Extracted text:
★ ★ ★ ★ ★
CL 14, +1x2 (mage tatoo), +2x2 (spell perfection), +1 blazing robe, +1 ion stone: CL 22.

Chain lightning (DC 6th level spell) as fire damage (evoker)

standard action: persistant (SP) empowered (rod) intensivied (ML) chain lightning: (22d6+44 (CB sorc)+10 (goblin drum) )*1.5 + 7 (evoker) = 204 average damage before save, 6th level slot

swift action: again but replace persistant with quickened

Fire ball (DC 3rd level spell)

standard action: selective (+1) persistant (+2) empowered (rod) maximized (SP) intensivied (ML) fireball: 15*6 (maximized)+ 30 (CB sorc) + 10 (goblin drum)+ (15d6+30+10 ) * 0.5 (empower)+ 7 (evoker) = 183 average damage before save

So fireballs is a truly great choice for all levels. Only at high levels the damage cap makes other spells competitive.
★ ★ ★ ★ ★
Exercises to complete:
A. In the spell damage calculation, what average damage before save does the standard-action chain lightning deal?
B. Write a continuation of the spell damage calculation, starting right after its last sentence.
★ ★ ★ ★ ★
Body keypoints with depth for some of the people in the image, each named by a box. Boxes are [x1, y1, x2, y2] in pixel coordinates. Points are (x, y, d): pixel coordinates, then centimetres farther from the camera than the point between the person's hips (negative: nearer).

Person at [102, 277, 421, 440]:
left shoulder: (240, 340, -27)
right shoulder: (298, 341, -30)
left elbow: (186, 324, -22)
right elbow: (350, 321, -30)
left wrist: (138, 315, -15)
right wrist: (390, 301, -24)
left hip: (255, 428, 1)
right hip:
★ ★ ★ ★ ★
Answers below:
A. 204 average damage before save.

B.
MrRed wrote:

I fully agree, MM fireballs are very strong, sustainable damage. But you should not forget that in most situations you need a selective, intensivied fireball which makes it a 5th level slot (before traits). And a straightforward fire snake does something similar plus 2 more DC. Also, int. fireballs have the 15 max damage dice as a limitation, in particular past lvl 15. Another advantage for fireballs are the cheaper MM rods. So fireballs are a great choice without real competition low to mid to low high level. Spell perfection allows you to quicken them for low-level slots but fire snake or even chain lightning offer IMHO more high level "burst damage" fun.

Roughly around level 13-15 other spells become competitive:

lvl 14 evocer, 1 CB tatooed sorceror, magical linage chain lighning, spell perfection chain lightning. Notable items: goblin fire drum, blazing robe, empoyer MM rod, orange ion stone:

CL 14, +1x2 (mage tatoo), +2x2 (spell perfection), +1 blazing robe, +1 ion stone: CL 22.

Chain lightning (DC 6th level spell) as fire damage (evoker)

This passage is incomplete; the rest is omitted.